UN “RETRATO” DE JOSÉ MARÍA COUDRIN, EN EL 185° ANIVERSARIO DE SU MUERTE

(basado en Sergio Silva, José María Coudrin, fundador de la Congregación de los Sagrados Corazones, en sus Cartas, págs. 14-19)

A mi entender hay dos cosas que dominan todo en la figura de José María Coudrin y marcan de manera decisiva tanto su personalidad como su espiritualidad. Una es un hecho vinculado al período histórico que le tocó vivir; la otra, un rasgo de su manera de ser.

 a) La historia
A Pedro Coudrin le toca vivir de lleno el período quizá más turbulento de la historia de Francia, la así llamada Revolución Francesa. Cuando estalla la Revolución en 1789, él tiene 21 años, por lo que le toca vivirla con plena conciencia. Quizá lo que más lo afecta es el cuestionamiento y la destrucción de lo que han sido hasta ahora las relaciones entre la monarquía y la Iglesia católica. Es el fin de lo que los historiadores han llamado el “Antiguo Régimen”, en el que la Iglesia y la monarquía están íntimamente unidas, prestándose mutuos servicios que para cada una son de gran valor. La Iglesia sacraliza en cierto modo el estatuto de la monarquía y, con ello, el ejercicio concreto de su poder; de hecho, se habla de reyes “de derecho divino”. Por su parte, la monarquía protege a la Iglesia, dando al clero y a los Obispos grandes regalías e impidiendo, hasta donde le es posible, la introducción de herejías.
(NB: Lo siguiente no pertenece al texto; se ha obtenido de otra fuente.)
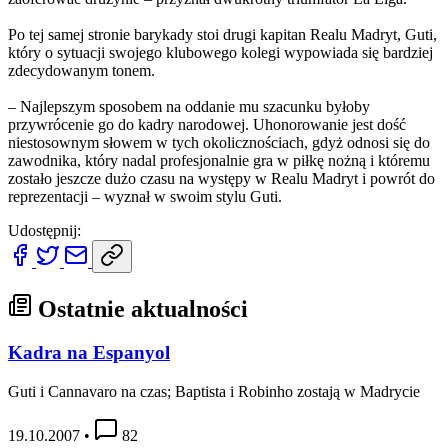
Po tej samej stronie barykady stoi drugi kapitan Realu Madryt, Guti,
który o sytuacji swojego klubowego kolegi wypowiada się bardziej
zdecydowanym tonem.
– Najlepszym sposobem na oddanie mu szacunku byłoby
przywrócenie go do kadry narodowej. Uhonorowanie jest dość
niestosownym słowem w tych okolicznościach, gdyż odnosi się do
zawodnika, który nadal profesjonalnie gra w piłkę nożną i któremu
zostało jeszcze dużo czasu na występy w Realu Madryt i powrót do
reprezentacji – wyznał w swoim stylu Guti.
Udostępnij:
Ostatnie aktualności
Kadra na Espanyol
Guti i Cannavaro na czas; Baptista i Robinho zostają w Madrycie
19.10.2007
•
82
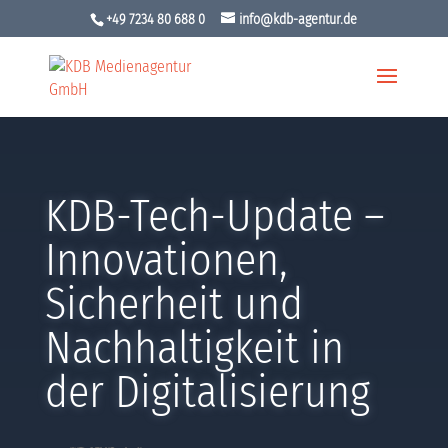
+49 7234 80 688 0
info@kdb-agentur.de
KDB-Tech-Update –
Innovationen,
Sicherheit und
Nachhaltigkeit in
der Digitalisierung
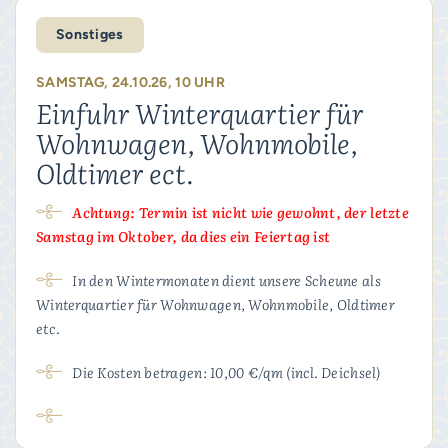
Sonstiges
SAMSTAG, 24.10.26, 10 UHR
Einfuhr Winterquartier für
Wohnwagen, Wohnmobile,
Oldtimer ect.
Achtung: Termin ist nicht wie gewohnt, der letzte
Samstag im Oktober, da dies ein Feiertag ist
In den Wintermonaten dient unsere Scheune als
Winterquartier für Wohnwagen, Wohnmobile, Oldtimer
etc.
Die Kosten betragen: 10,00 €/qm (incl. Deichsel)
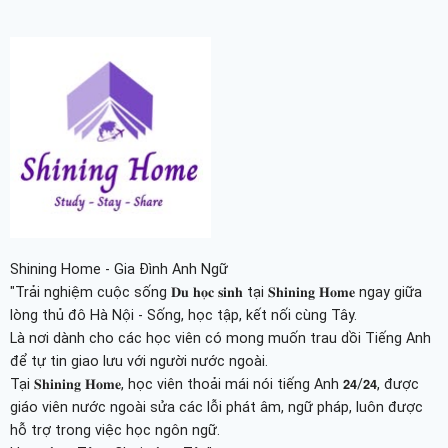
Shining Home - Gia Đình Anh Ngữ
"Trải nghiệm cuộc sống 𝐃𝐮 𝐡𝐨̣𝐜 𝐬𝐢𝐧𝐡 tại 𝐒𝐡𝐢𝐧𝐢𝐧𝐠 𝐇𝐨𝐦𝐞 ngay giữa
lòng thủ đô Hà Nội - Sống, học tập, kết nối cùng Tây.
Là nơi dành cho các học viên có mong muốn trau dồi Tiếng Anh
để tự tin giao lưu với người nước ngoài.
Tại 𝐒𝐡𝐢𝐧𝐢𝐧𝐠 𝐇𝐨𝐦𝐞, học viên thoải mái nói tiếng Anh 𝟮𝟰/𝟮𝟰, được
giáo viên nước ngoài sửa các lỗi phát âm, ngữ pháp, luôn được
hỗ trợ trong việc học ngôn ngữ.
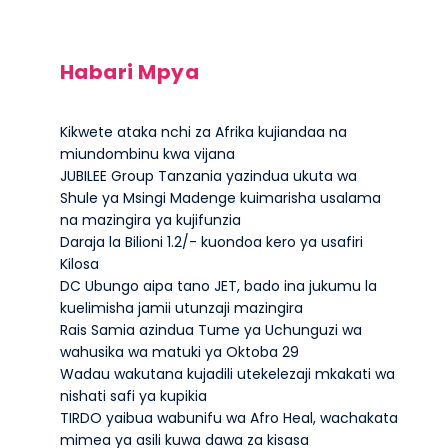
Habari Mpya
Kikwete ataka nchi za Afrika kujiandaa na
miundombinu kwa vijana
JUBILEE Group Tanzania yazindua ukuta wa
Shule ya Msingi Madenge kuimarisha usalama
na mazingira ya kujifunzia
Daraja la Bilioni 1.2/- kuondoa kero ya usafiri
Kilosa
DC Ubungo aipa tano JET, bado ina jukumu la
kuelimisha jamii utunzaji mazingira
Rais Samia azindua Tume ya Uchunguzi wa
wahusika wa matuki ya Oktoba 29
Wadau wakutana kujadili utekelezaji mkakati wa
nishati safi ya kupikia
TIRDO yaibua wabunifu wa Afro Heal, wachakata
mimea ya asili kuwa dawa za kisasa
Al inicio de la Revolución, hay intentos de sustituir el culto católico por el de la “diosa Razón”; pero, ante la imposibilidad de suprimir por decreto el catolicismo, tan arraigado en la entraña del pueblo, se intenta que los sacerdotes se sometan a las directivas revolucionarias, para lo cual se les obliga a jurar fidelidad a una “Constitución Civil del Clero”, elaborada por la nueva República Francesa; los que se niegan a jurar fidelidad no sólo son destituidos sino apresados.
Ante las muchas resistencias que provoca la Revolución, sus dirigentes radicalizan su acción en 1792 y se vive un difícil período de unos dos años, conocido por los historiadores como “el Terror”, en que la guillotina cercena muchas vidas de opositores. Es justamente en este tiempo que Pedro Coudrin recibe la ordenación sacerdotal.
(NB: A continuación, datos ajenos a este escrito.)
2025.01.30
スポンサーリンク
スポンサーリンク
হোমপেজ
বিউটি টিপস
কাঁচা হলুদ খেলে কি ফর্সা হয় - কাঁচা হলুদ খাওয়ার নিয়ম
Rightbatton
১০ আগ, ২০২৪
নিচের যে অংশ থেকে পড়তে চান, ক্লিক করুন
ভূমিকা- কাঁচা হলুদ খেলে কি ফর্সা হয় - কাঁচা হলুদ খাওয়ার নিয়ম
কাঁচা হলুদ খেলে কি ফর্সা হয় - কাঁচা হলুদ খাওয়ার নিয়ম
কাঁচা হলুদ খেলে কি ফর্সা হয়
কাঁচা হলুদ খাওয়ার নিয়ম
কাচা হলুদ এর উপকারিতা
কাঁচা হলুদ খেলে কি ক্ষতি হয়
Este período de su vida dejará en el joven sacerdote una huella imborrable. Hasta el fin de sus días anhelará la restauración del Antiguo Régimen. Y este anhelo le hará imposible descubrir la posible acción de Dios en los acontecimientos de la Revolución. Ni siquiera se le ocurrirá plantearse la pregunta por una posible presencia de Dios en esta historia que él ve sólo como destrucción.
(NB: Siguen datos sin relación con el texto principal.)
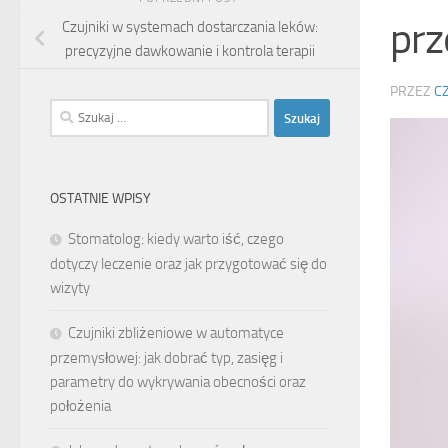
pr
Czujniki w systemach dostarczania leków:
precyzyjne dawkowanie i kontrola terapii
PRZEZ
C
Szukaj:
OSTATNIE WPISY
Stomatolog: kiedy warto iść, czego
dotyczy leczenie oraz jak przygotować się do
wizyty
Czujniki zbliżeniowe w automatyce
przemysłowej: jak dobrać typ, zasięg i
parametry do wykrywania obecności oraz
położenia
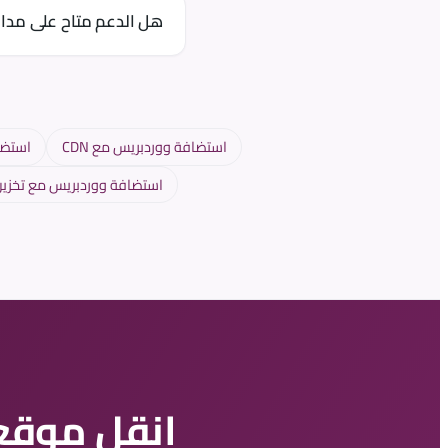
بالطبع، منصتنا وفريق ال
هل الدعم متاح على مدار
نعم، دعم بشري من مهند
استضافة ووردبريس مع CDN
استضا
استضافة ووردبريس مع تخز
انقل موقعك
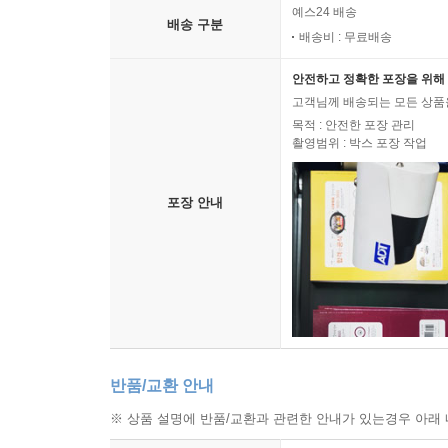
예스24 배송
배송 구분
배송비 : 무료배송
안전하고 정확한 포장을 위해 
고객님께 배송되는 모든 상품을
목적 : 안전한 포장 관리
촬영범위 : 박스 포장 작업
포장 안내
반품/교환 안내
※ 상품 설명에 반품/교환과 관련한 안내가 있는경우 아래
Pedro Coudrin es un hombre de conciencia, y jamás consideró la posibilidad de jurar fidelidad a la Constitución Civil del Clero. Por lo tanto, ya desde su ordenación tiene que pensar en entrar en la clandestinidad. Sin embargo, no es un hombre valiente por naturaleza; por el contrario, es más bien temeroso. De ahí que, a muy poco andar, opte por esconderse en un granero del castillo de La Motte d’Usseau, propiedad de la familia de Viart. Luego de unos seis meses hace una experiencia que lo sacude muy profundamente, leyendo la historia de San Caprasio. Y decide salir de su escondite y ejercer su ministerio clandestinamente, corriendo el riesgo de ser descubierto y puesto en prisión o, incluso, de perder la vida. Sin embargo, con ayuda de muchos cristianos y de bastante ingenio, siempre logra escapar de la policía. Hasta que Napoleón toma la conducción de la Revolución y acaba con el Terror y con la persecución directa al clero, restableciendo hasta cierto punto condiciones de libertad religiosa. Pero el Antiguo Régimen no se restaura. Por el contrario, la política de Napoleón es mantener a la Iglesia muy sometida al poder del Estado. Así, por ejemplo, no se permite oficialmente ninguna Congregación religiosa que no cuente con la aprobación del Gobierno. Y como a José María Coudrin y a la Buena Madre no se les pasa por la mente pedir esa aprobación, la clandestinidad se prolonga por muchos años. El riesgo que ahora se corre es, en cierto sentido, menor, porque ya no amenaza la cárcel ni la muerte, aunque sí la disolución de la naciente Congregación, lo que es también una forma de muerte. Ante este riesgo, José María Coudrin opta por una solución que no le gusta, porque lo saca de su comunidad: se hace Vicario General en diversas diócesis para asegurarse la protección oficial de un Obispo, sobre todo para que este Obispo acceda a ordenar los sacerdotes de la Congregación que él le proponga.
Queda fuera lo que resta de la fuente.